AAAI Conference 2016 Conference Paper

Solving the Station Repacking Problem

  • Alexandre Fréchette
  • Neil Newman
  • Kevin Leyton-Brown

We investigate the problem of repacking stations in the FCC’s upcoming, multi-billion-dollar “incentive auction”. Early efforts to solve this problem considered mixed-integer programming formulations, which we show are unable to reliably solve realistic, national-scale problem instances. We describe the result of a multi-year investigation of alternatives: a solver, SATFC, that has been adopted by the FCC for use in the incentive auction. SATFC is based on a SAT encoding paired with a wide range of techniques: constraint graph decomposition; novel caching mechanisms that allow for reuse of partial solutions from related, solved problems; algorithm configuration; algorithm portfolios; and the marriage of local-search and complete solver strategies. We show that our approach solves virtually all of a set of problems derived from auction simulations within the short time budget required in practice.

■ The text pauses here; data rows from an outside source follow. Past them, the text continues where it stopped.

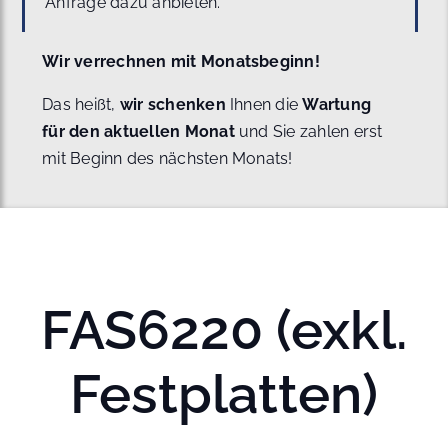
Anfrage dazu anbieten.
Wir verrechnen mit Monatsbeginn!
Das heißt,
wir schenken
Ihnen die
Wartung
für den aktuellen Monat
und Sie zahlen erst
mit Beginn des nächsten Monats!
FAS6220 (exkl.
Festplatten)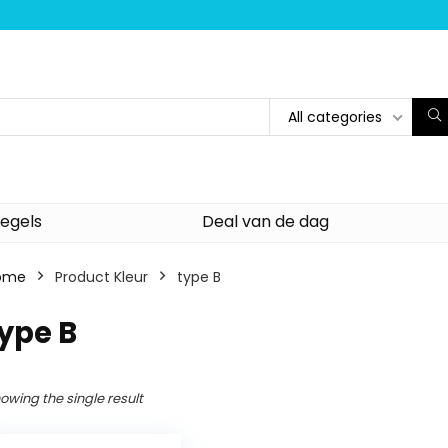
All categories
egels
Deal van de dag
ome
Product Kleur
‎type B
type B
owing the single result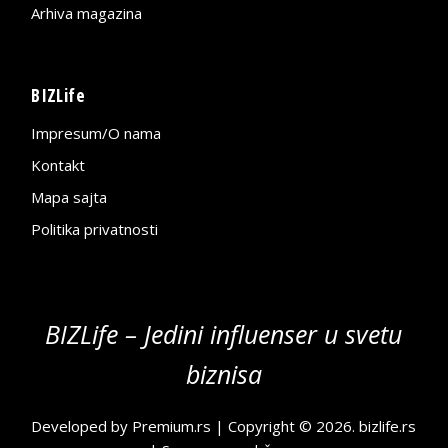
Arhiva magazina
BIZLife
Impresum/O nama
Kontakt
Mapa sajta
Politika privatnosti
BIZLife – Jedini influenser u svetu
biznisa
Developed by
Premium.rs
| Copyright © 2026.
bizlife.rs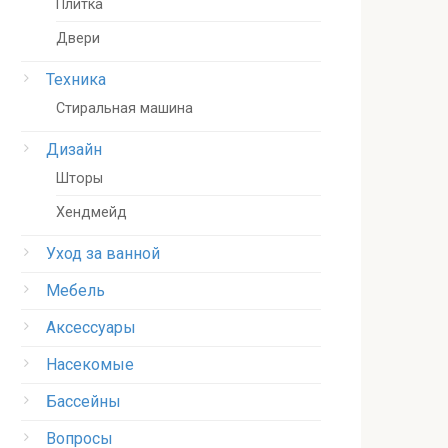
Плитка
Двери
Техника
Стиральная машина
Дизайн
Шторы
Хендмейд
Уход за ванной
Мебель
Аксессуары
Насекомые
Бассейны
Вопросы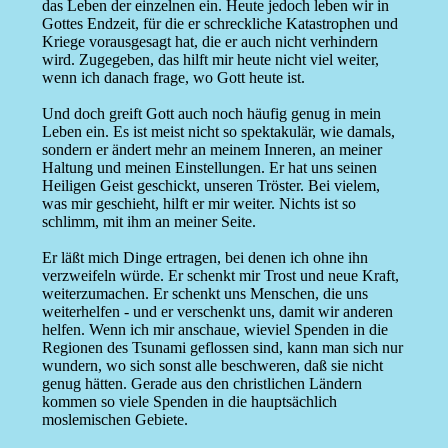
das Leben der einzelnen ein. Heute jedoch leben wir in
Gottes Endzeit, für die er schreckliche Katastrophen und
Kriege vorausgesagt hat, die er auch nicht verhindern
wird. Zugegeben, das hilft mir heute nicht viel weiter,
wenn ich danach frage, wo Gott heute ist.
Und doch greift Gott auch noch häufig genug in mein
Leben ein. Es ist meist nicht so spektakulär, wie damals,
sondern er ändert mehr an meinem Inneren, an meiner
Haltung und meinen Einstellungen. Er hat uns seinen
Heiligen Geist geschickt, unseren Tröster. Bei vielem,
was mir geschieht, hilft er mir weiter. Nichts ist so
schlimm, mit ihm an meiner Seite.
Er läßt mich Dinge ertragen, bei denen ich ohne ihn
verzweifeln würde. Er schenkt mir Trost und neue Kraft,
weiterzumachen. Er schenkt uns Menschen, die uns
weiterhelfen - und er verschenkt uns, damit wir anderen
helfen. Wenn ich mir anschaue, wieviel Spenden in die
Regionen des Tsunami geflossen sind, kann man sich nur
wundern, wo sich sonst alle beschweren, daß sie nicht
genug hätten. Gerade aus den christlichen Ländern
kommen so viele Spenden in die hauptsächlich
moslemischen Gebiete.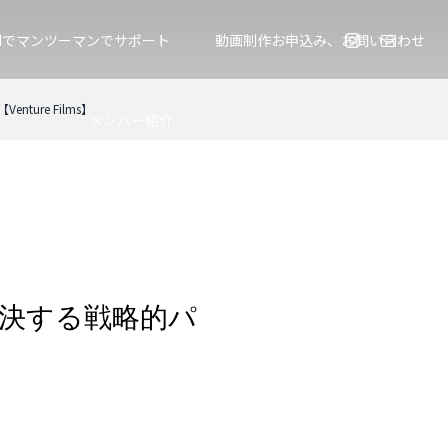
Mでマンツーマンでサポート
動画制作お申込み、お問い合わせ
ure Films】
メンバー紹介
決する戦略的パ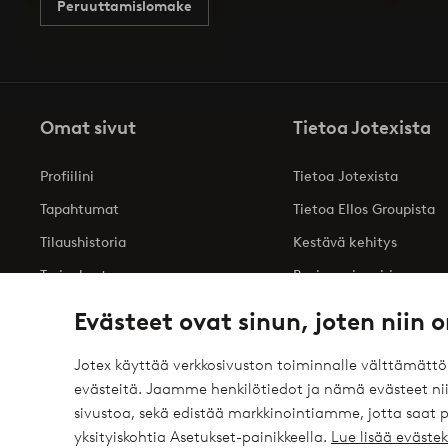
Peruuttamislomake
Omat sivut
Tietoa Jotexista
Profiilini
Tietoa Jotexista
Tapahtumat
Tietoa Ellos Groupista
Tilaushistoria
Kestävä kehitys
Tarjoukset
Business inquiries
Saavutettavuusseloste
Evästeet ovat sinun, joten niin o
Jotex käyttää verkkosivuston toiminnalle välttämätt
evästeitä. Jaamme henkilötiedot ja nämä evästeet niil
Turvalliset maksut – maksa nyt tai erissä
sivustoa, sekä edistää markkinointiamme, jotta saat
elpy
Haluatko tietää
lisää maksuvaihtoehdoistamme
?
yksityiskohtia Asetukset-painikkeella.
Lue lisää eväst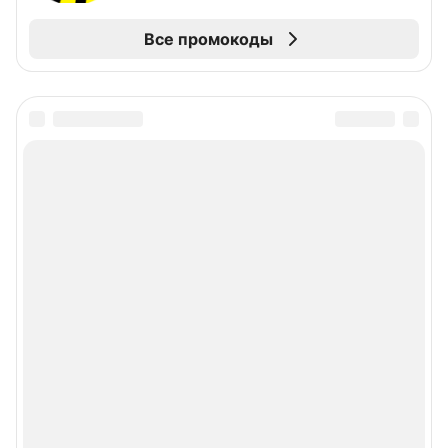
Все промокоды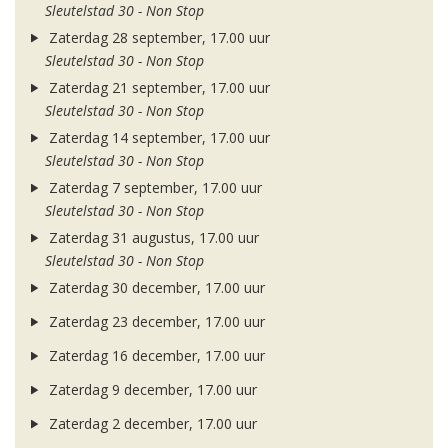
Sleutelstad 30 - Non Stop
Zaterdag 28 september, 17.00 uur
Sleutelstad 30 - Non Stop
Zaterdag 21 september, 17.00 uur
Sleutelstad 30 - Non Stop
Zaterdag 14 september, 17.00 uur
Sleutelstad 30 - Non Stop
Zaterdag 7 september, 17.00 uur
Sleutelstad 30 - Non Stop
Zaterdag 31 augustus, 17.00 uur
Sleutelstad 30 - Non Stop
Zaterdag 30 december, 17.00 uur
Zaterdag 23 december, 17.00 uur
Zaterdag 16 december, 17.00 uur
Zaterdag 9 december, 17.00 uur
Zaterdag 2 december, 17.00 uur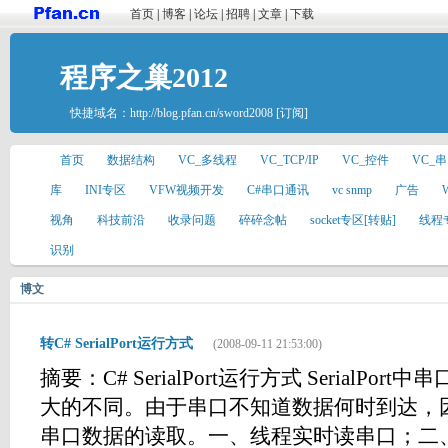
首页
|
博客
|
论坛
|
招聘
|
文章
|
下载
程序之巢2012
快捷域名：
http://blog.pfan.cn/sword2008
[订阅]
首页
数据结构
VC_多线程
VC_TCP/IP
VC_控件
VC_
库
INI专区
VFW视频开发
C#串口通讯
vc snmp
广告
视角
科技前沿
收录问题
碎碎念帖
socket专区[转贴]
线程
识别
博文
转C# SerialPort运行方式
(2008-09-11 21:53:00)
摘要：C# SerialPort运行方式 SerialP
大的不同。由于串口不知道数据何时到达，
串口数据的读取。一、线程实时读串口；二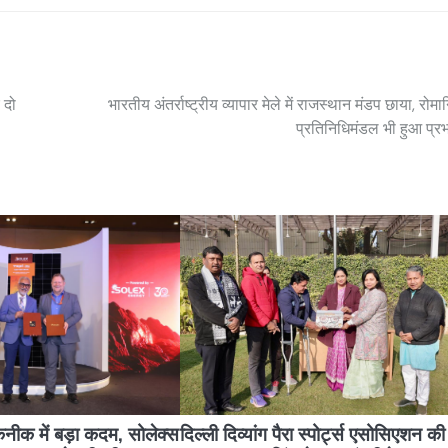
 दो
भारतीय अंतर्राष्ट्रीय व्यापार मेले में राजस्थान मंडप छाया, रोमा
प्रतिनिधिमंडल भी हुआ प्र
ीक में बड़ा कदम, सोलेक्स
दिल्ली दिव्यांग पैरा स्पोर्ट्स एसोसिएशन की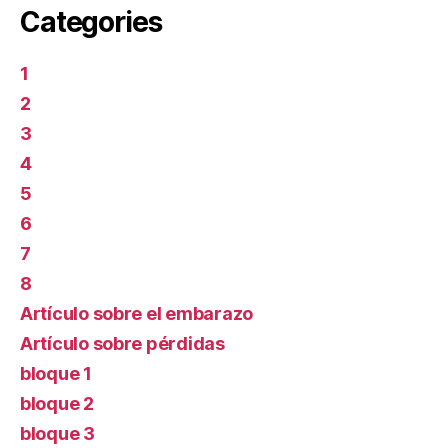
Categories
1
2
3
4
5
6
7
8
Artículo sobre el embarazo
Artículo sobre pérdidas
bloque 1
bloque 2
bloque 3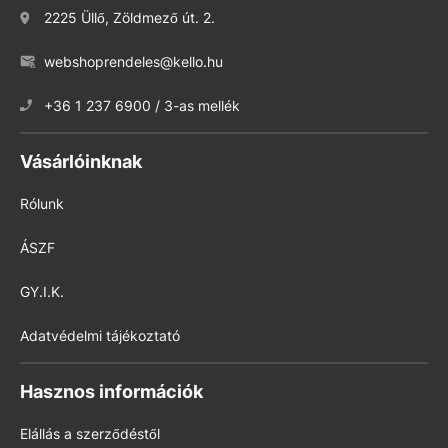
2225 Üllő, Zöldmező út. 2.
webshoprendeles@kello.hu
+36 1 237 6900 / 3-as mellék
Vásárlóinknak
Rólunk
ÁSZF
GY.I.K.
Adatvédelmi tájékoztató
Hasznos információk
Elállás a szerződéstől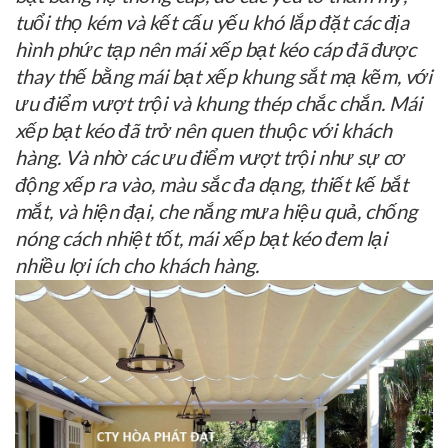
tuổi thọ kém và kết cấu yếu khó lắp đặt các địa
hình phức tạp nên mái xếp bạt kéo cáp đã được
thay thế bằng mái bạt xếp khung sắt mạ kẽm, với
ưu điểm vượt trội và khung thép chắc chắn. Mái
xếp bạt kéo đã trở nên quen thuộc với khách
hàng. Và nhờ các ưu điểm vượt trội như sự cơ
động xếp ra vào, màu sắc đa dạng, thiết kế bắt
mắt, và hiện đại, che nắng mưa hiệu quả, chống
nóng cách nhiệt tốt, mái xếp bạt kéo đem lại
nhiều lợi ích cho khách hàng.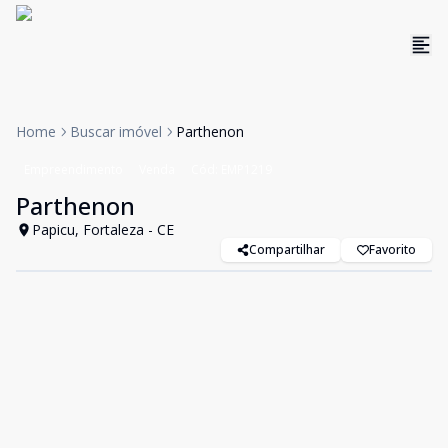
Home
Buscar imóvel
Parthenon
Empreendimento
Venda
Cód:
EMP1219
Parthenon
Papicu, Fortaleza - CE
Compartilhar
Favorito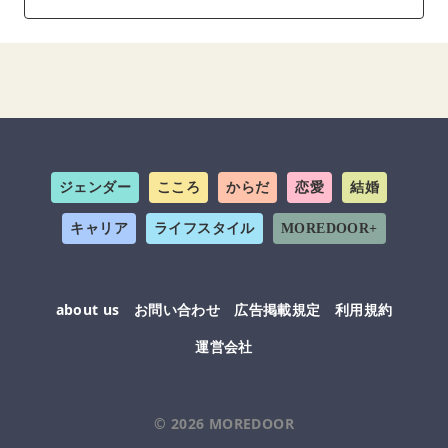
ジェンダー
こころ
からだ
恋愛
結婚
キャリア
ライフスタイル
MOREDOOR+
about us
お問い合わせ
広告掲載規定
利用規約
運営会社
© 2026
MOREDOOR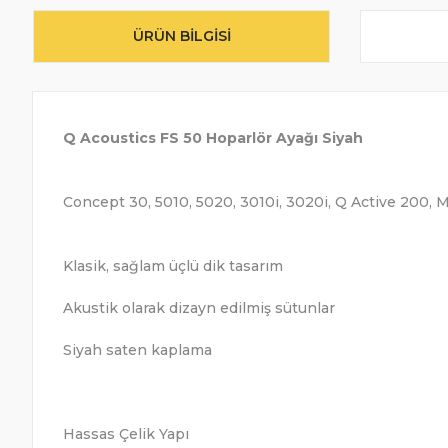
ÜRÜN BILGISI
Q Acoustics FS 50 Hoparlör Ayağı Siyah
Concept 30, 5010, 5020, 3010i, 3020i, Q Active 200, M
Klasik, sağlam üçlü dik tasarım
Akustik olarak dizayn edilmiş sütunlar
Siyah saten kaplama
Hassas Çelik Yapı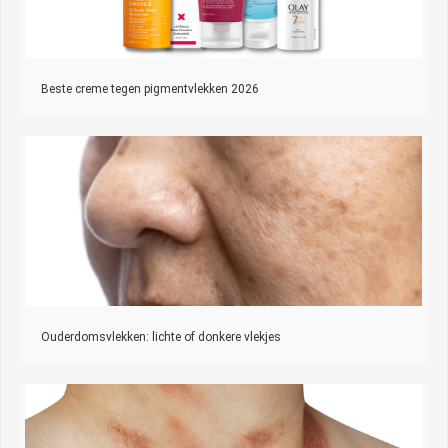
Beste creme tegen pigmentvlekken 2026
Ouderdomsvlekken: lichte of donkere vlekjes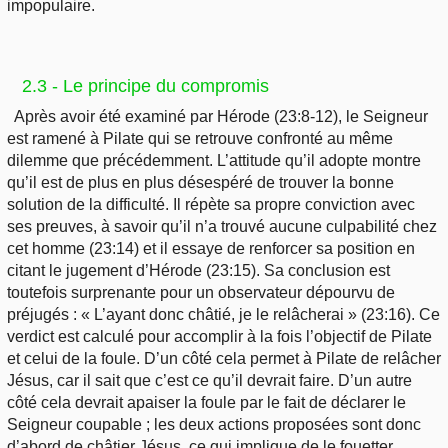
impopulaire.
2.3 - Le principe du compromis
Après avoir été examiné par Hérode (23:8-12), le Seigneur
est ramené à Pilate qui se retrouve confronté au même
dilemme que précédemment. L’attitude qu’il adopte montre
qu’il est de plus en plus désespéré de trouver la bonne
solution de la difficulté. Il répète sa propre conviction avec
ses preuves, à savoir qu’il n’a trouvé aucune culpabilité chez
cet homme (23:14) et il essaye de renforcer sa position en
citant le jugement d’Hérode (23:15). Sa conclusion est
toutefois surprenante pour un observateur dépourvu de
préjugés : « L’ayant donc châtié, je le relâcherai » (23:16). Ce
verdict est calculé pour accomplir à la fois l’objectif de Pilate
et celui de la foule. D’un côté cela permet à Pilate de relâcher
Jésus, car il sait que c’est ce qu’il devrait faire. D’un autre
côté cela devrait apaiser la foule par le fait de déclarer le
Seigneur coupable ; les deux actions proposées sont donc
d’abord de châtier Jésus, ce qui implique de le fouetter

AAAI Conference 2016 Conference Paper

Using the Shapley Value to Analyze Algorithm Portfolios

  • Alexandre Fréchette
  • Lars Kotthoff
  • Tomasz Michalak
  • Talal Rahwan
  • Holger Hoos
  • Kevin Leyton-Brown

Algorithms for NP-complete problems often have different strengths and weaknesses, and thus algorithm portfolios often outperform individual algorithms. It is surprisingly difficult to quantify a component algorithm’s contribution to such a portfolio. Reporting a component’s standalone performance wrongly rewards near-clones while penalizing algorithms that have small but distinct areas of strength. Measuring a component’s marginal contribution to an existing portfolio is better, but penalizes sets of strongly correlated algorithms, thereby obscuring situations in which it is essential to have at least one algorithm from such a set. This paper argues for analyzing component algorithm contributions via a measure drawn from coalitional game theory—the Shapley value—and yields insight into a research community’s progress over time. We conclude with an application of the analysis we advocate to SAT competitions, yielding novel insights into the behaviour of algorithm portfolios, their components, and the state of SAT solving technology.